◆ **Aufgabe A**:
Gib aus den Datensätzen die Zeilen wortgetreu wieder, beginnend mit der Zeile mit „Stimmschulung für Yogalehrer – YVS082“ und fortlaufend bis einschließlich der Zeile mit „Keine Kommentare“.

◆ **Textauszug**:

# # # #

Aber nachdem Indy als alternder Held eingeführt wurde, begibt sich der Film auf genau jene Action-Achterbahnfahrt, die man von einem Indiana Jones Film erwartet. Der 80-Jährige Ford schlägt dabei nach wie vor junge Männer K.O., auch wenn er es weniger häufig tut als in der Vergangenheit. Dennoch bleibt vom Trio der Protagonisten – Opa-Indy, Helena und einem Kind – niemand mehr übrig, dem diese körperlichen Leistungen auch mit viel Fantasie zuzutrauen wären.

Verstehen, was Indy ausmacht, und dennoch dagegen verstoßen

Für eine lange Zeit kennt der Film nur zwei Modi: Exposition und Action. Nach einer äußerst umfangreichen Einstiegssequenz, in der man den digital verjüngten Harrison Ford (ein dystopischer Vorausblick auf die Zukunft der Unterhaltungsindustrie) sich durch Nazihorden im 2. Weltkrieg prügeln sieht, erfolgt der Einstieg in die Gegenwart der 60er Jahre, in der Helena versucht innerhalb aufeinanderfolgender Szenen im Schnelldurchgang zu erklären, warum das – ehrlich gesagt uninspiriert anmutende – Artefakt wichtig ist, warum Indy nochmal in ein Abenteuer muss und dieser sich zunächst sträubt. All das wirkt schematisch und vor allem altbekannt. Daran knüpft sich die vielleicht wichtigste Frage: Ist Indiana Jones eine Reihe stets erneuerbarer Klischees und Tropen rund um einen relativ eng gefassten Archetypus, oder ist er doch ein Charakter mit nachvollziehbaren Stärken und Schwächen und einer Entwicklung?

# # # #

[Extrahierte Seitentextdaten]
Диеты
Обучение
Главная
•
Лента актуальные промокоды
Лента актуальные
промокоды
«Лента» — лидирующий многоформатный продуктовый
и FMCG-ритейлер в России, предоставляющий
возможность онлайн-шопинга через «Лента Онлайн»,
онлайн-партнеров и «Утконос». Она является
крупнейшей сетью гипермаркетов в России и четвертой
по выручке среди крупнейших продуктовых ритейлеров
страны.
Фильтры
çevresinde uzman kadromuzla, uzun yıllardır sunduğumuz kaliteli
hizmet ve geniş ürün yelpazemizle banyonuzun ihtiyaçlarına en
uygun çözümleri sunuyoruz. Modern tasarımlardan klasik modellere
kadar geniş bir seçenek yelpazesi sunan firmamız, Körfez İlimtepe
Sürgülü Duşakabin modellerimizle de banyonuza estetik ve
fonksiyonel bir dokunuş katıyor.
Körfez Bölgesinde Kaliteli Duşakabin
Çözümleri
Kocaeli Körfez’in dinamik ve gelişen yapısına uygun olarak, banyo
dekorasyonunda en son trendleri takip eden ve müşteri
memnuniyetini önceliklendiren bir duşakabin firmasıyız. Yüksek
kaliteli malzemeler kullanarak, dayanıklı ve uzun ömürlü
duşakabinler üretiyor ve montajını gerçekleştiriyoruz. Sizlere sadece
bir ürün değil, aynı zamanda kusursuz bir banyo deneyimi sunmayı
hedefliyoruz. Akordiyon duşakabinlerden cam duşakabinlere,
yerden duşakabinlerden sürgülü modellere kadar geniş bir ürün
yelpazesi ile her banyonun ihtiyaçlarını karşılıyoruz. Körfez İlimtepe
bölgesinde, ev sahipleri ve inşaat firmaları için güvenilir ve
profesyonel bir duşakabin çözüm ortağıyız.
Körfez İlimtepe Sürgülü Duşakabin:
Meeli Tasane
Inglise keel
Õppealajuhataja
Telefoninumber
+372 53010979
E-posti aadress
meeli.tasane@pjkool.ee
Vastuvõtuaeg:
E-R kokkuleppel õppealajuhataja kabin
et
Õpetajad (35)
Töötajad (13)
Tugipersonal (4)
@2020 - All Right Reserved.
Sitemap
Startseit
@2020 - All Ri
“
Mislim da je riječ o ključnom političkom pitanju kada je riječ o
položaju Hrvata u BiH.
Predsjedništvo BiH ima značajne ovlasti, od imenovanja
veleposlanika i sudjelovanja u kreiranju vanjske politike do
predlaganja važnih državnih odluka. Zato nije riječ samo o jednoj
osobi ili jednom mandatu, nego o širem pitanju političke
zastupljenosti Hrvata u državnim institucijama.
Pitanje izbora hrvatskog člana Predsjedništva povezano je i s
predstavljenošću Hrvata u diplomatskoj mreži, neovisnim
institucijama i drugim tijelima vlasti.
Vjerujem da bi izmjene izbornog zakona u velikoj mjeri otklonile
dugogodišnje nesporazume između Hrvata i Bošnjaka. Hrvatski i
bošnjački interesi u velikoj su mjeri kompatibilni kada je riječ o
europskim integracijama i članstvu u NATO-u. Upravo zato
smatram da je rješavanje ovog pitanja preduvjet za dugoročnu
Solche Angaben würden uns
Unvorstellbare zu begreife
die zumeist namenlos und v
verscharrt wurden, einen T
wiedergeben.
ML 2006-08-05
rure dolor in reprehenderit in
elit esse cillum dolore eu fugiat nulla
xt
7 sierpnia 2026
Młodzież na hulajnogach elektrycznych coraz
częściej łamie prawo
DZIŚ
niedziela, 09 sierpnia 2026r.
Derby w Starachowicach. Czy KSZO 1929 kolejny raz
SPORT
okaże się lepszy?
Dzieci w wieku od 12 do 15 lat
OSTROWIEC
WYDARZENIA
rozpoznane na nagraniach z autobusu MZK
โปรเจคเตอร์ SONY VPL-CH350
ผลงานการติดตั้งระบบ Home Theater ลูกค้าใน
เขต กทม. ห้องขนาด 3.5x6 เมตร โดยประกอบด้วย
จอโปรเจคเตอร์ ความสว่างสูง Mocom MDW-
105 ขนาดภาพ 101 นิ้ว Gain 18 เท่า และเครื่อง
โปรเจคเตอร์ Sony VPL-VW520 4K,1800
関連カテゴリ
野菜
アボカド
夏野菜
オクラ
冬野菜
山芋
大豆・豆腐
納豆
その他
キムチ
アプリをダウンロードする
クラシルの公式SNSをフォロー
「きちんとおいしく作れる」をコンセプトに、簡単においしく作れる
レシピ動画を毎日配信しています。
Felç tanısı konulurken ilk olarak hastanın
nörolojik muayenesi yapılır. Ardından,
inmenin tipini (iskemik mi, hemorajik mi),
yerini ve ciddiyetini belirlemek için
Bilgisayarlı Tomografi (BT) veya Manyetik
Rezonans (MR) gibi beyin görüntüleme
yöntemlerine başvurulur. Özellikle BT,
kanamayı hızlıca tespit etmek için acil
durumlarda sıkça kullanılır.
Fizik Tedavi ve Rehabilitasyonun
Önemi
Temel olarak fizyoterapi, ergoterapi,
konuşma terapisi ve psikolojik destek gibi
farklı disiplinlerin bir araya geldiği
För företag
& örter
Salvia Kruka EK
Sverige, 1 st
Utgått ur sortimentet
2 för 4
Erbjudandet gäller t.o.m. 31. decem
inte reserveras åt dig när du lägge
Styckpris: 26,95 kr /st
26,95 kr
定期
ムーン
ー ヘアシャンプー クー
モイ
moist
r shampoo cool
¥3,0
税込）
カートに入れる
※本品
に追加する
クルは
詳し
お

# # # #

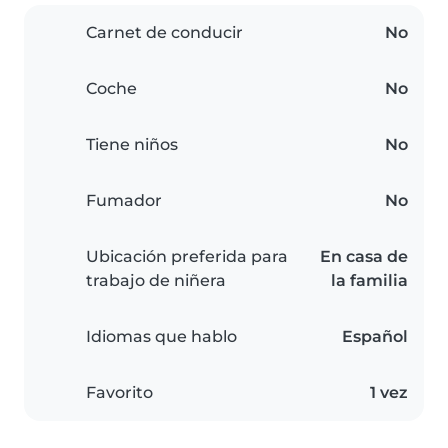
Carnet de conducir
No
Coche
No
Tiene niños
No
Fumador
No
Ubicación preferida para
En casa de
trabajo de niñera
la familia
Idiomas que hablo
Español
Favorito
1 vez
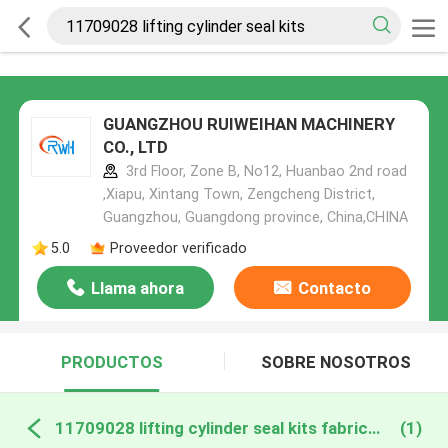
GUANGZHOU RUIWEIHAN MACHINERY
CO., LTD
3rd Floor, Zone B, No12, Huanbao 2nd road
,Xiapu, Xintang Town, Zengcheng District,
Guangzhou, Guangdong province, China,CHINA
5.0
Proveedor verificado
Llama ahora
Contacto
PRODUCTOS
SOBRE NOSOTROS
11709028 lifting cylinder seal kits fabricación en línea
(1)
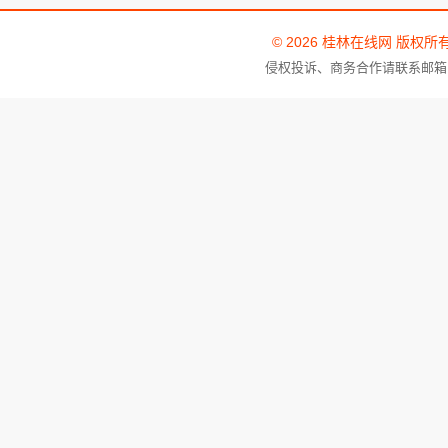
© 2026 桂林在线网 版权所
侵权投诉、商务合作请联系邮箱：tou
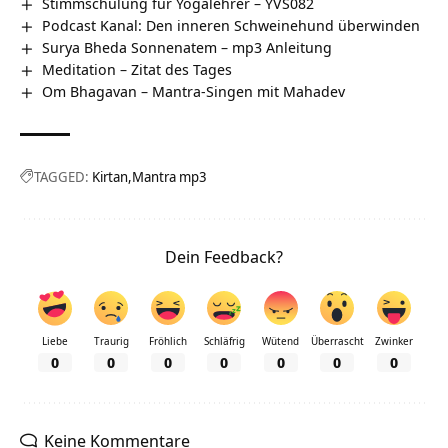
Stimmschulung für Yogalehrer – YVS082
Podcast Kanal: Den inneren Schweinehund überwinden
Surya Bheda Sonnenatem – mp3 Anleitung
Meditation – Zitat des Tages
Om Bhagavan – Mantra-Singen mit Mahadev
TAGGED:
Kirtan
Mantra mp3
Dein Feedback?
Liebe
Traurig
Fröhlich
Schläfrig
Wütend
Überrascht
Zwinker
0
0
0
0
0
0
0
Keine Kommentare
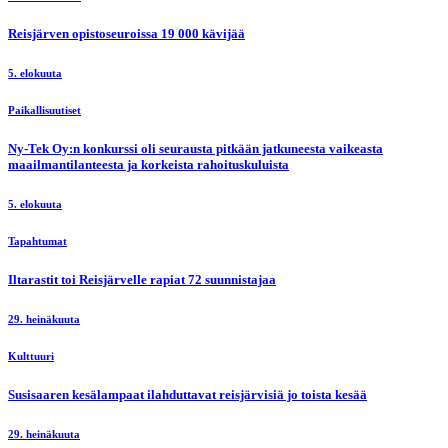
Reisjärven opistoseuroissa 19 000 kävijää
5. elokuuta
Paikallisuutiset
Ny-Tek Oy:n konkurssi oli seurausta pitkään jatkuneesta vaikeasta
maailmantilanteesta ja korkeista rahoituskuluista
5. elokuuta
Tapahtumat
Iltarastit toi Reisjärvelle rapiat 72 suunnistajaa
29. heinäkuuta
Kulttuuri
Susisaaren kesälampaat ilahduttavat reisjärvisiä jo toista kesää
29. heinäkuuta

# # # #

◆ **Aufgabe B**:
Führe die Filmkritik zu Indiana Jones im Anschluss an ihren letzten Satz weiter.

◆ **Antwortfeld A**:
Stimmschulung für Yogalehrer – YVS082
Podcast Kanal: Den inneren Schweinehund überwinden
Surya Bheda Sonnenatem – mp3 Anleitung
Meditation – Zitat des Tages
Om Bhagavan – Mantra-Singen mit Mahadev
TAGGED:
Kirtan
Mantra mp3
Dein Feedback?
Liebe
Traurig
Fröhlich
Schläfrig
Wütend
Überrascht
Zwinker
0
0
0
0
0
0
0
Keine Kommentare

◆ **Antwortfeld B**:
Denn indem der Film zwar erkennt, welche Motive und Szenen „typisch Indy“ sind, und diese inszeniert, präsentiert er sich als zeitloses Phänomen, eines von vielen Abenteuern eines Helden, dem Woche für Woche und Jahr für Jahr solche Erlebnisse widerfahren, ohne dass sie ihn nachhaltig prägen und verändern. Doch wollte man dies, dann hätte man sich schon längst für eine Neubesetzung des Charakters entscheiden müssen, und man könnte, theoretisch bis in die Unendlichkeit, wie bei James Bond die Abenteuer von Indiana Jones ausschlachten. Dies entspräche auch dem ursprünglichen Charakter der zugrunde liegenden Serials.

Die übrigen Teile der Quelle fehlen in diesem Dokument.